1975 yılında artık mücadelenin bir öğrenci hareketi çerçevesine sıkıştırılmaması ve daha kapsamlı yürütülmesi gerektiğine inandığı için çevresindeki devrimcilerle o güne kadar yürüttüğünden daha farklı bir faaliyete yöneldi. Aynı dönem devrimci sosyalist hareketin tarih sahnesine çıktığı dönemdi. Atilla, kuruluşundan bir süre sonra bütün olanaklarıyla harekete bağlandı. Özellikle, 1977 yılında itibaren örgütsel mekanizmalar ve her tür politik-askeri eylem içinde yer aldı. Hareketin olanaklarıyla yurtdışında askeri eğitimden geçen Atilla, Genel Komite üyeliği, çeşitli bölge sorumlulukları ve İstanbul dışındaki çalışmalarının koordinasyonu gibi çok yönlü görevler üstlendi. 12 Eylül’den sonra cuntaya karşı silahlı mücadelenin yükseltilmesi için büyük çaba harcadı ve Geçici Merkez Komitesi üyeliği görevini üstlendi.

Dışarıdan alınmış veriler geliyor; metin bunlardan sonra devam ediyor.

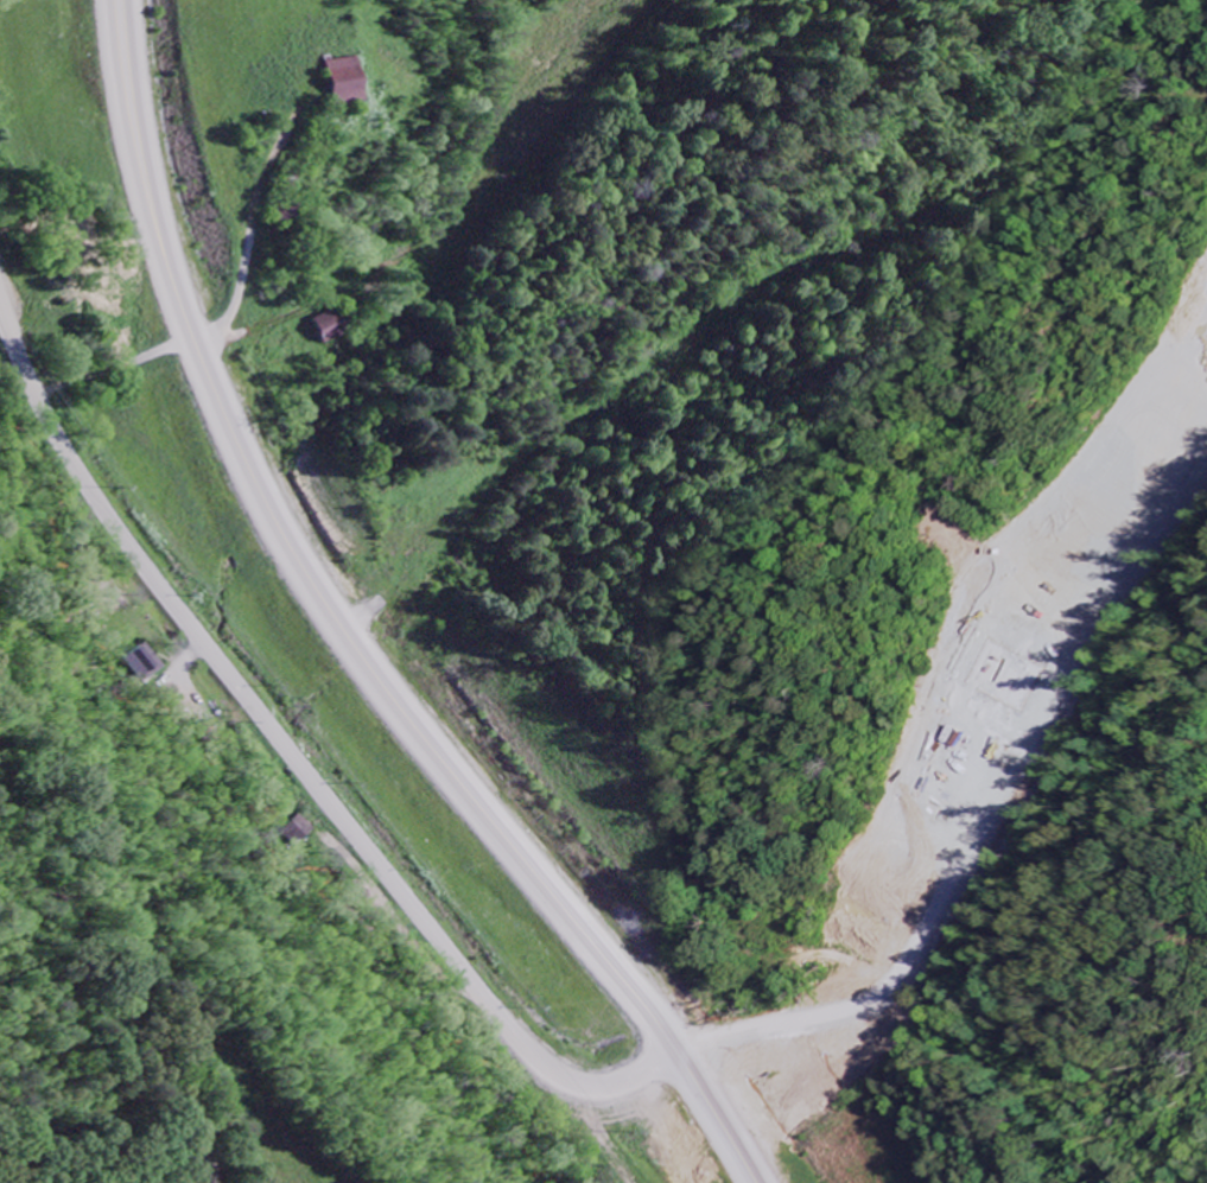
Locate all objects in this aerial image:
building: (349, 82)
building: (336, 325)
road: (350, 639)
building: (147, 664)
road: (291, 754)
road: (167, 1154)
road: (210, 1157)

Atilla Ermutlu ve yoldaşları önderliğindeki hareket, cuntaya karşı bir dizi gerilla eylemi planlamasına girmişti. Bunlardan biri de İsrail İstanbul Başkonsolosu‘nun cezalandırılmasıydı. Eylemin son hazırlıklarının gözden geçirilmesi için eylemde yer alan gerilla grubunun İstanbul Sefaköy‘de buluşmaları gerekiyordu. 5 Haziran günü ele geçtikten sonra polisle işbirliğine giren hain Şemsi Özkan‘ın buluşma yerini polislere bildirmesi üzerine polis pusu kurdu. 6 Haziran 1981 günü kendi kullandığı araba ile buluşma yerine giderken ehliyet kontrolu bahanesiyle etrafı çevrilen Atilla, sol şakağından sıkılan kurşunla sabah saat 8 sularında şehit edildi.
O, devrimci sosyalist hareketin anti-emperyalist/anti-oligarşik mücadelesinde hep yaşayacak.